EXTRAIT DE PAGE:
▬▬▬▬▬▬

Segmentation en mots

Article source « SCOLINTER : un corpus trilingue. L’exemple de la segmentation en mots », Claude Ponton, Rafaela Gutiérrez-Cáceres, Lilia Teruggi, Elisa Farina, Catherine Brissaud, Claire Wolfarth, dans Langue française 2021/3 (N° 211), pages 37 à 50

Prémisses : la séparation entre les mots a été introduite tardivement dans les systèmes d’écriture pour faciliter la compréhension des textes. D’une part, elle ne se produit pas de la même manière dans les différentes langues ; d’autre part, elle ne reflète pas les segmentations de la parole (Correa & Dockrell 2007). De plus, la capacité à séparer les mots à l’écrit va au-delà de la compréhension du principe alphabétique.

Spécificités du corpus

Les résultats suivants ont été élaborés à partir d’un corpus trilingue (français, espagnol, italien) d’élèves à la fin de la première année de primaire.

Résultats

1.L’hyposegmentation est le phénomène le plus fréquent dans les trois langues : 69.46 % des textes concernés en italien ; 61.84 % en espagnol et 54.35 % en français contiennent au moins un cas d’hyposegmentation ; 2.les textes français, contrairement aux textes espagnols et italiens, présentent des pourcentages plus élevés de segmentation conventionnelle mais sont aussi nettement plus courts ; 3.En comparant les trois langues, le type d’hyposegmentation constitué de deux formants est le plus fréquent. Cependant, cette analyse montre un pourcentage plus élevé dans les textes français et espagnols de segmentations composées de trois, quatre ou cinq formants. Dans ce cas, le style de graphie adoptée (cursive, script, majuscules) pourrait affecter le nombre de formants hyposegmentés : alors que les textes italiens sont principalement écrits en majuscules, les textes français et espagnols sont principalement écrits en cursive.

▬▬▬▬▬▬

DONNÉES FOURNIES:
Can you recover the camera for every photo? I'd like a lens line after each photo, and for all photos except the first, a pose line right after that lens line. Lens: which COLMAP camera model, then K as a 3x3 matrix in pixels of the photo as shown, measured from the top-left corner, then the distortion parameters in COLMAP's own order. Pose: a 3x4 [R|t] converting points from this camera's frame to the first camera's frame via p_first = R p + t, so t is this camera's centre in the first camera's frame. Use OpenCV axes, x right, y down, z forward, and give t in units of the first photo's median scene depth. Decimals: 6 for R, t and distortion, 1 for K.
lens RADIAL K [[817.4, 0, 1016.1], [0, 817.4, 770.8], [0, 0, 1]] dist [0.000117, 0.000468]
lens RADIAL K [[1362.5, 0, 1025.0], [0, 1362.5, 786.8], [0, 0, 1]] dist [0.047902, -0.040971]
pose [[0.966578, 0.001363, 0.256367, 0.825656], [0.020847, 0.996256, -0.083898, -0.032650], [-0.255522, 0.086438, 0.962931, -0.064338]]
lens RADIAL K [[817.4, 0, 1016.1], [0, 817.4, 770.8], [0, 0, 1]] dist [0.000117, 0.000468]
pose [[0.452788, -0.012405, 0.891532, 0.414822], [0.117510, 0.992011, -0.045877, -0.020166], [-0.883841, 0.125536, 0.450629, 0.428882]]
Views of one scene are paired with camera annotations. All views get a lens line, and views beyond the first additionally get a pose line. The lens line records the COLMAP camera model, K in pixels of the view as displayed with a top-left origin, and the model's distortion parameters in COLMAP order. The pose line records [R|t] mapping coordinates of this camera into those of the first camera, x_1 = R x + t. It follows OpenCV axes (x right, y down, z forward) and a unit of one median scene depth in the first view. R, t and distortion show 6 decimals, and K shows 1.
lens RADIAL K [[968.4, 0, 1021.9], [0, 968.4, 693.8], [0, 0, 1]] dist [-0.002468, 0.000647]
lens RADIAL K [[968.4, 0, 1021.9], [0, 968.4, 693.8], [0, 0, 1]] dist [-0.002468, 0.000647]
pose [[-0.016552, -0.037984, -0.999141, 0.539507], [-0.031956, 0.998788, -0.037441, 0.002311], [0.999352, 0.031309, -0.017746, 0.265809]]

▬▬▬▬▬▬

OBJECTIF: Recopiez fidèlement le passage de l’extrait sur la segmentation en mots, en commençant par « Prémisses : la » et en poursuivant jusqu’à « du principe alphabétique. ».

EXERCICE RÉALISÉ:
Prémisses : la séparation entre les mots a été introduite tardivement dans les systèmes d’écriture pour faciliter la compréhension des textes. D’une part, elle ne se produit pas de la même manière dans les différentes langues ; d’autre part, elle ne reflète pas les segmentations de la parole (Correa & Dockrell 2007). De plus, la capacité à séparer les mots à l’écrit va au-delà de la compréhension du principe alphabétique.